▶ SUPPLIED ENTRIES
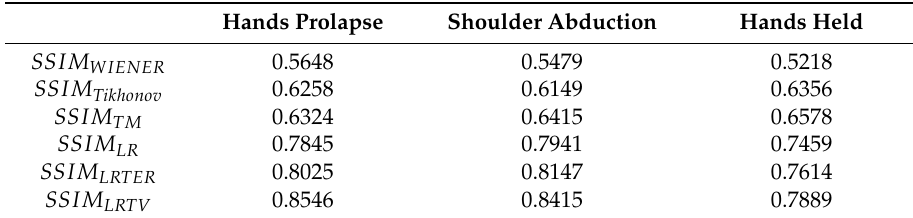
Table 4. Structural similarity (SSIM) with different algorithms in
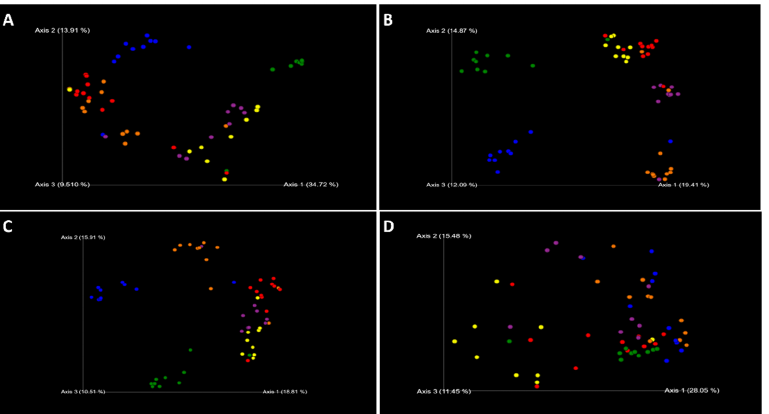
Figure 6. Principal coordinate analysis (PCoA) of the bacterial community compositions in different systems using Bray–Curtis dissimilarity ( A ), Jaccard similarity index ( B ), unweighted UniFrac ( C ), and weighted UniFrac ( D ) NOTE: red: 22 °c copper, blue: 32 °C copper, orange: 22 °C PEX, green: 32 °C PEX, purple: 22 °C steel, yellow: 32 °C steel. Table 2. Pairwise PERMANOVA comparison of microbial composition (beta diversity) based on pipe material and temperature condition. Group 1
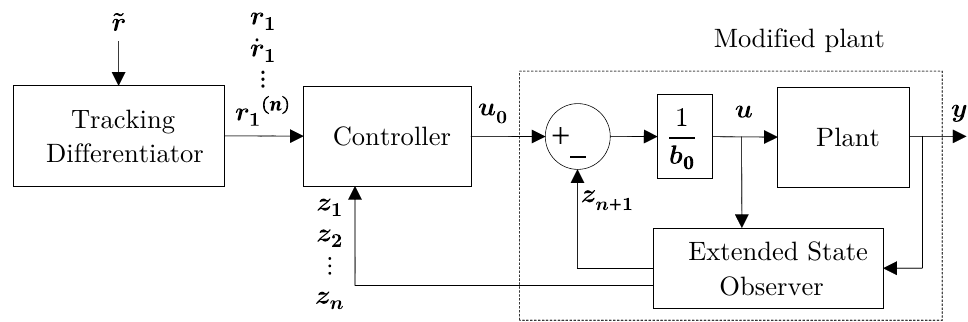
Figure 1. Active Disturbance Rejection Control (ADRC)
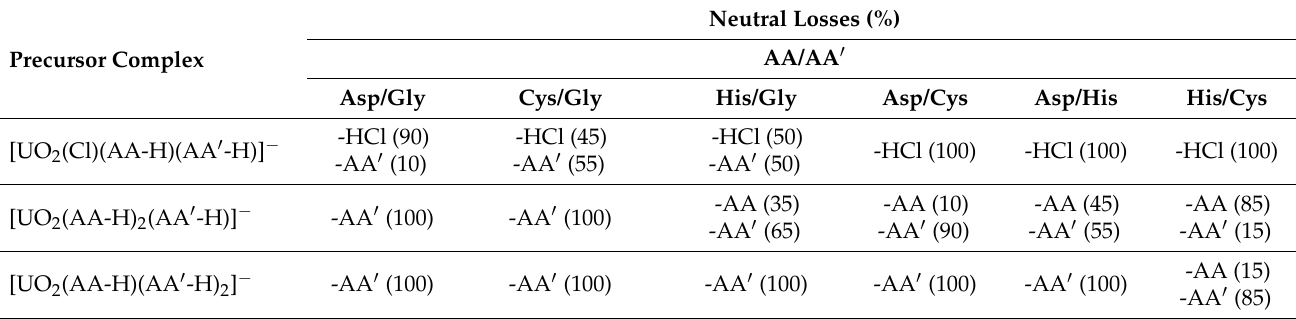
Table 4. Competitive CID of anionic uranyl–amino acid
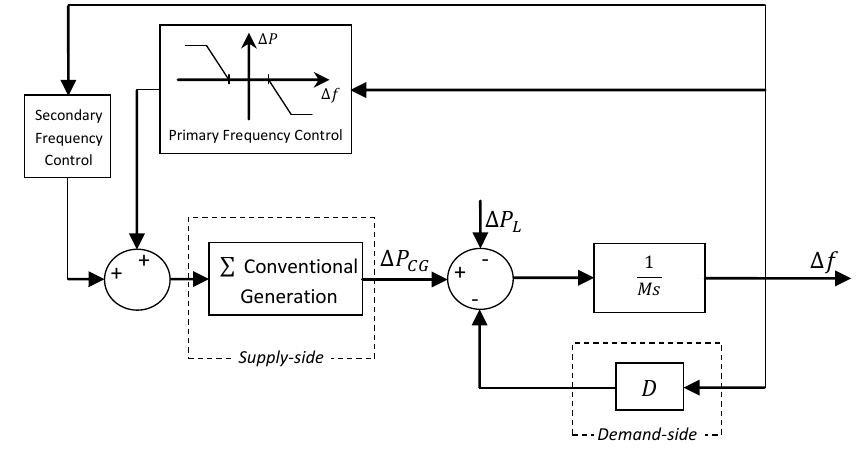
Figure 1. General scheme of a power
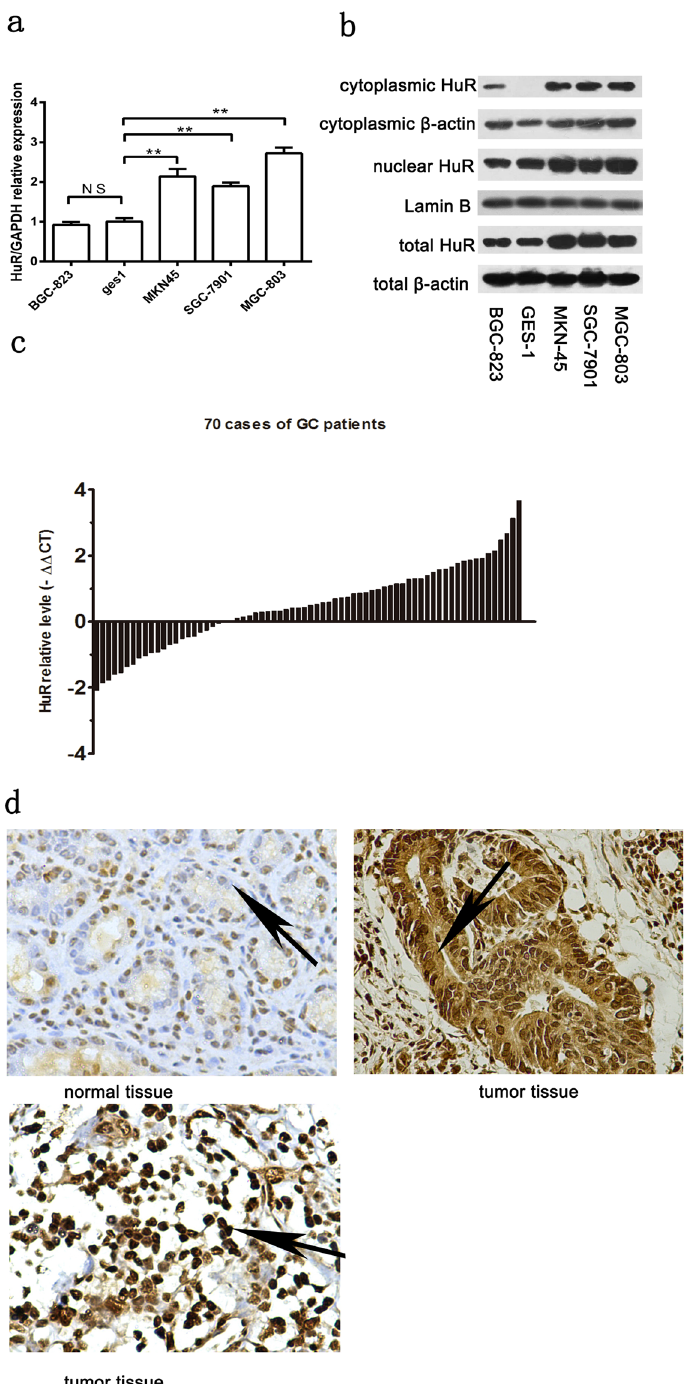
Figure 1. Expression of HuR was elevated in GC. ( a ) HuR mRNA expression was evidently higher in MGC- 803, SGC-7901 and MKN-45 cell lines than in the non-malignant GES-1 cells. The data were represented as the mean ± SD. ** p < 0.01. ( b ) Positive cytoplasmic HuR expression was detected in MGC-803, SGC-7901, MKN- 45, and BGC-823 cells, whereas no cytoplasmic expression of HuR was found in GES-1 cells. ( c ) Increased HuR mRNA levels were observed in 70% (49/70) patients. ( d ) Representative images of the immunohistochemistry analysis of HuR expression in tissues. Normal mucosae only showed a weak nuclear expression of part cells (top and left). However, cancer tissues exhibited a pattern of high nuclear expression (bottom and left), and an aberrant cytoplasmic distribution (top and right) was detected in (22/70)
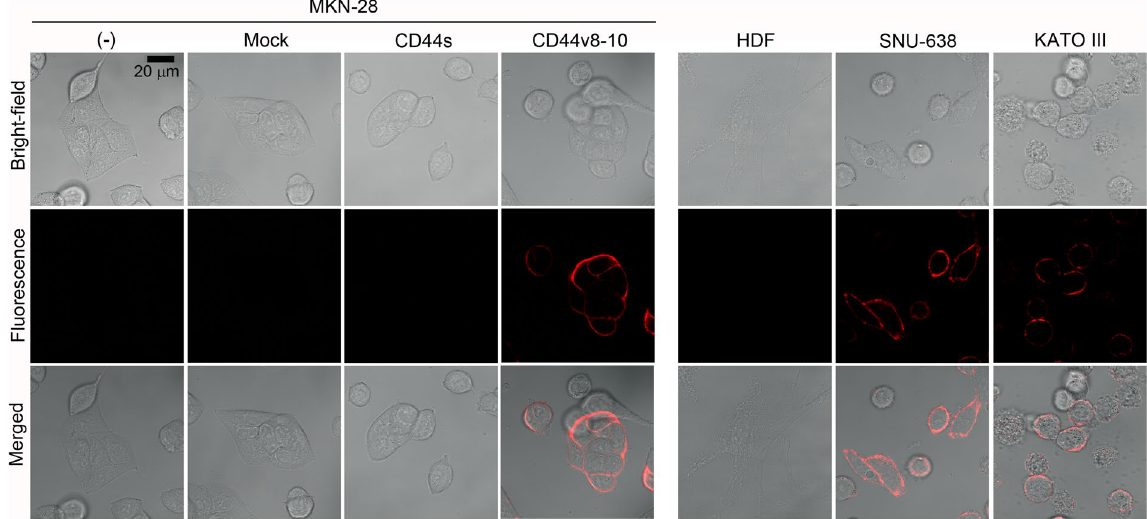
Figure 4. Specificity of ATTO680-conjugated anti-CD44v9 antibody on CD44v8-10( − ) or ( + ) cells confirmed by NIR fluorescence image. No fluorescent signal was detected in MKN-28 cells, mock vector transfected MKN- 28 cells, CD44s transfected MKN-28 cells, and HDF cells. The CD44v8-10 expressing MKN-28 cells, SNU-638 and KATOIII cells, clearly showed fluorescence on the lining of the cell membrane. Scale bar indicates 20 μ m.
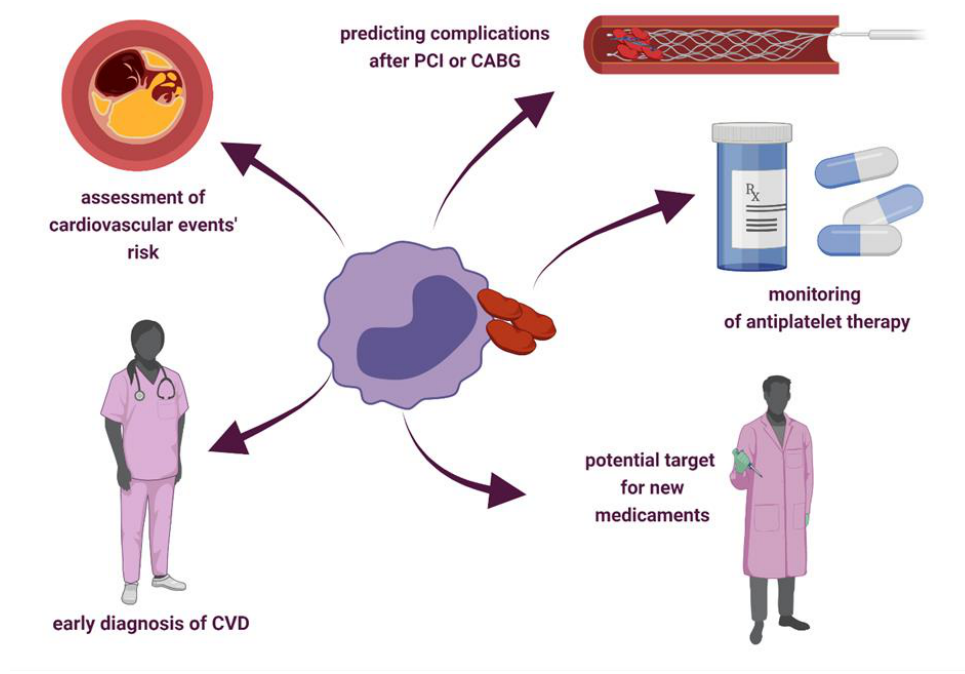
Figure 2. Potential clinical applications of platelet – leukocyte aggregates. Abbreviations: CABG — coronary artery bypass grafting; CVD — cardiovascular diseases; PCI — percutaneous coronary intervention.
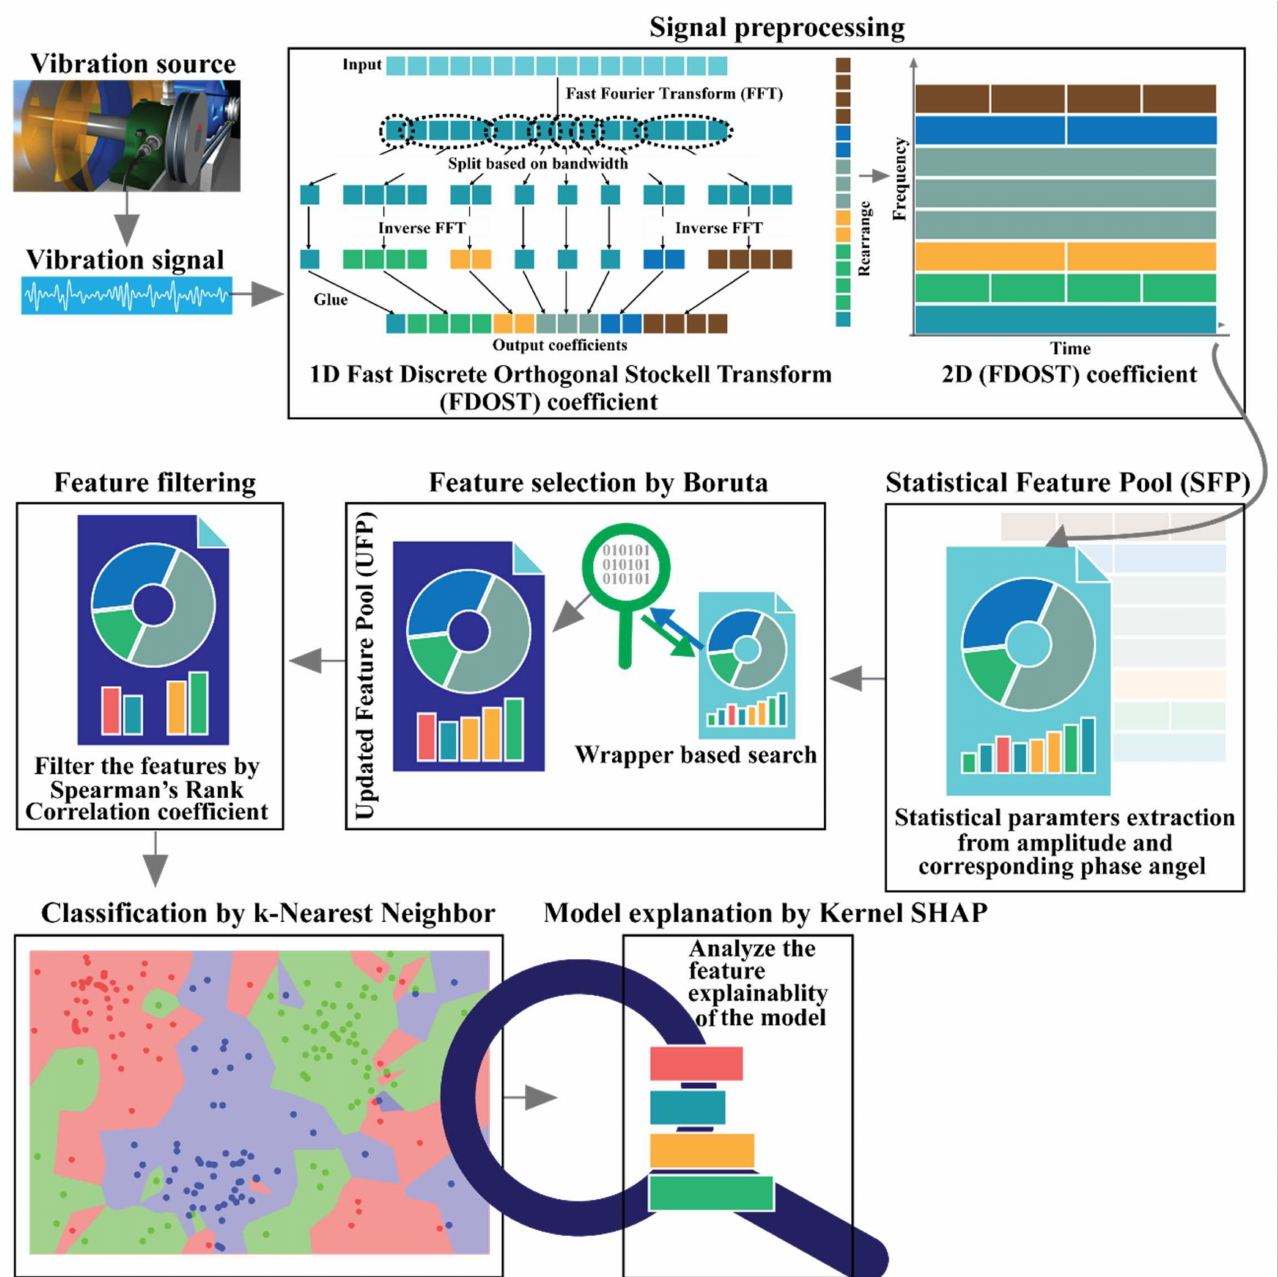
Figure 4. Block diagram of the proposed model for bearing fault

▶ WHAT YOU SHOULD DO
Rewrite the data above exactly as given, but omit the images.

▶ ANSWER TO THE EXERCISE
Table 4. Structural similarity (SSIM) with different algorithms in
Figure 6. Principal coordinate analysis (PCoA) of the bacterial community compositions in different systems using Bray–Curtis dissimilarity ( A ), Jaccard similarity index ( B ), unweighted UniFrac ( C ), and weighted UniFrac ( D ) NOTE: red: 22 °c copper, blue: 32 °C copper, orange: 22 °C PEX, green: 32 °C PEX, purple: 22 °C steel, yellow: 32 °C steel. Table 2. Pairwise PERMANOVA comparison of microbial composition (beta diversity) based on pipe material and temperature condition. Group 1
Figure 1. Active Disturbance Rejection Control (ADRC)
Table 4. Competitive CID of anionic uranyl–amino acid
Figure 1. General scheme of a power
Figure 1. Expression of HuR was elevated in GC. ( a ) HuR mRNA expression was evidently higher in MGC- 803, SGC-7901 and MKN-45 cell lines than in the non-malignant GES-1 cells. The data were represented as the mean ± SD. ** p < 0.01. ( b ) Positive cytoplasmic HuR expression was detected in MGC-803, SGC-7901, MKN- 45, and BGC-823 cells, whereas no cytoplasmic expression of HuR was found in GES-1 cells. ( c ) Increased HuR mRNA levels were observed in 70% (49/70) patients. ( d ) Representative images of the immunohistochemistry analysis of HuR expression in tissues. Normal mucosae only showed a weak nuclear expression of part cells (top and left). However, cancer tissues exhibited a pattern of high nuclear expression (bottom and left), and an aberrant cytoplasmic distribution (top and right) was detected in (22/70)
Figure 4. Specificity of ATTO680-conjugated anti-CD44v9 antibody on CD44v8-10( − ) or ( + ) cells confirmed by NIR fluorescence image. No fluorescent signal was detected in MKN-28 cells, mock vector transfected MKN- 28 cells, CD44s transfected MKN-28 cells, and HDF cells. The CD44v8-10 expressing MKN-28 cells, SNU-638 and KATOIII cells, clearly showed fluorescence on the lining of the cell membrane. Scale bar indicates 20 μ m.
Figure 2. Potential clinical applications of platelet – leukocyte aggregates. Abbreviations: CABG — coronary artery bypass grafting; CVD — cardiovascular diseases; PCI — percutaneous coronary intervention.
Figure 4. Block diagram of the proposed model for bearing fault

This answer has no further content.